Manhattan and San Francisco maintain their reputations as severely inaccessible real estate markets, although it is Vancouver which leads the way as the priciest housing market in North America.
The findings of the study recently compiled by Point2 Homes may prove as an interesting read for those looking to break into the real estate market in Vancouver. The purpose of the study was to ascertain how long, on average, it would take for homeowners to pay off their properties in 50 of the highest populated real estate markets in the United States, Canada, and Mexico.
A “median multiple” was calculated by dividing the median home sale price by the median annual family income in each market, which establishes the number of years it would take to pay off a home. Wider affordability gaps are found in communities which have higher median multiples, which in turn, extends the time paying off a home. US dollars were used throughout.
Point2 Homes rated affordability by using information found in The International Housing Affordability Survey. Median multiples of 5.1 and above are considered to be housing markets which are “severely unaffordable,” the survey found. Anything at 3.0 and under is regarded as affordable.
Canada: A Severely Unaffordable Real Estate Market
The Vancouver real estate market significantly contributes to the country’s representation as severely unaffordable.
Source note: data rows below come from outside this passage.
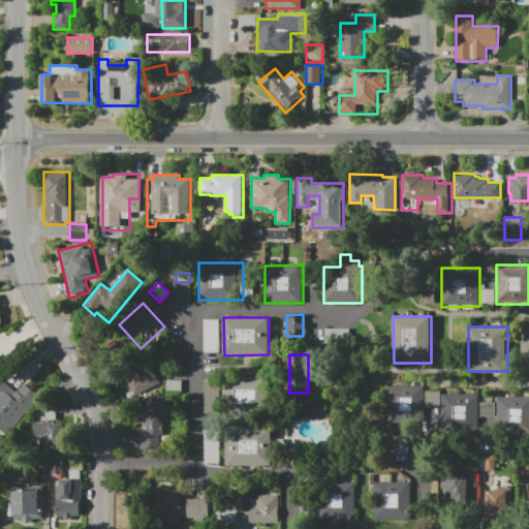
[(161,382),(151,389),(147,381),(123,396),(114,379),(147,360),(161,382)]
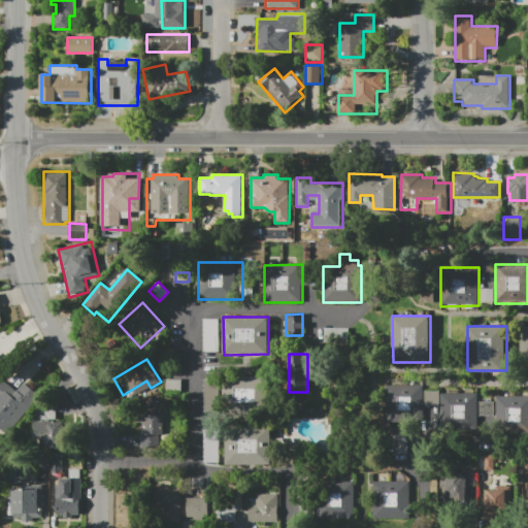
[(226,415),(226,377),(268,376),(268,415),(226,415)]
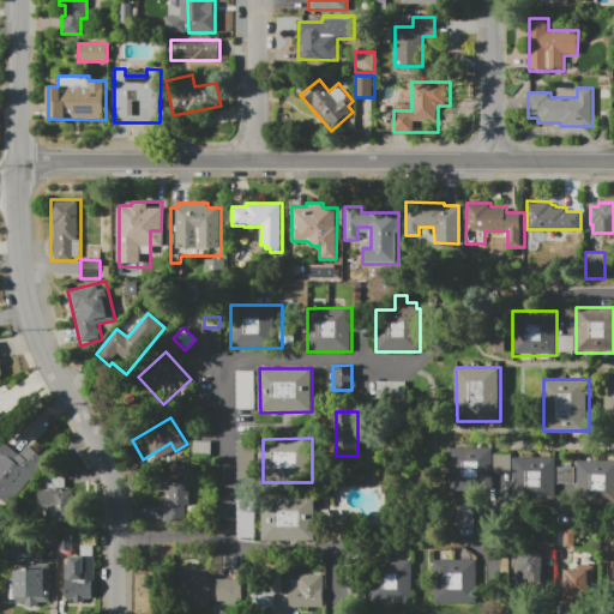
[(193,440),(211,441),(210,456),(192,455),(193,440)]
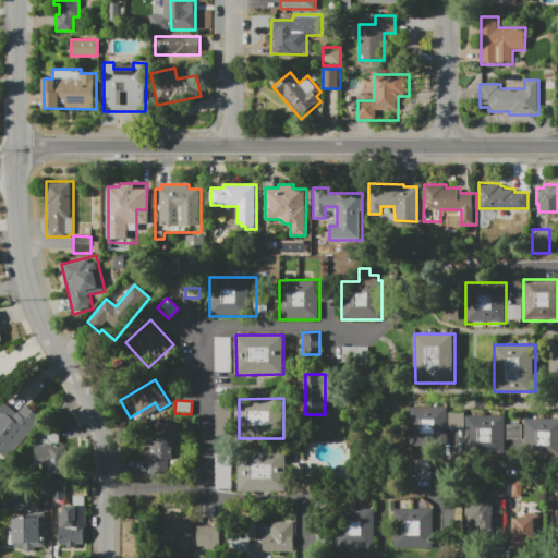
[(8,460),(0,453),(0,407),(4,402),(17,413),(25,404),(41,419),(8,460)]
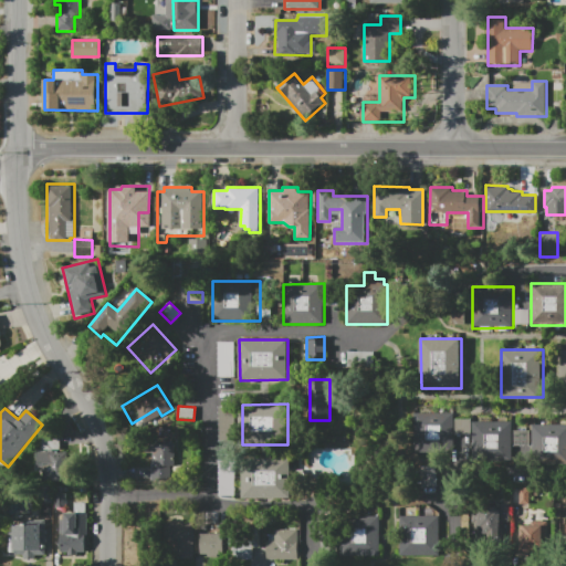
[(415,412),(454,412),(454,452),(415,452),(415,412)]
With a median multiple of 17.3, which was calculated on the basis of the city’s median home sale price of $1,108,345 and median family income of $63,944, Vancouver was named as the most unaffordable market in North America.
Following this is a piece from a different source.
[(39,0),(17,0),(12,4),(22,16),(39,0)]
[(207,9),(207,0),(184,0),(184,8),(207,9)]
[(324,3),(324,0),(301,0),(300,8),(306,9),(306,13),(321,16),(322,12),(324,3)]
You have to move down to 13th place to find another Canadian city on the list, Toronto, at 7.5. The gulf between both cities, to put it in perspective, means a homeowner in Toronto could potentially pay off their home ten years earlier than a homeowner in Vancouver.
A little further down the list at 14th place sits Mississauga at 7.4, while 31st and 32st places, occupied by Montreal and Calgary, were rated at 4.2 and 4.1, respectively.
The United States Housing Market: Seriously Unaffordable
Some may be surprised to learn that Manhattan or San Francisco do not top the study’s list of unaffordable housing markets. The reason for this is that Vancouver has a significantly lower median family income than both, which in turn, leads to a higher rating than those areas on account of a greater affordability gap.
Manhattan and San Francisco rank highest in terms of US cities, however, followed closely by Brooklyn at 13.1 and Los Angeles at 12.1. The most affordable real estate market in North America is found in Detroit, in the United States, which has an affordability rating of 1.8, which ranks it lower than Winnipeg in Canada (3.4) and Monterrey in Mexico (2.7).
Canada Heads the List of Unaffordable Countries in North America
Ahead of the United States and Mexico by some distance, Canada takes the top spot in terms of unaffordable real estate with a severely unaffordable median multiple of 7.5. This figure is based on an annual median family income of $64,752 and a median home price of $485,680.
The United States’ real estate market is seriously unaffordable, scoring a median multiple of 4.6. The country’s annual family income of $56,516 coupled with a median price per home of $258,300 means that it sits above Mexico, which ranks at 3.3. With a moderately unaffordable housing market, Mexico’s ratings were calculated on an annual median family income of $12,806 and a median home price of $41,748.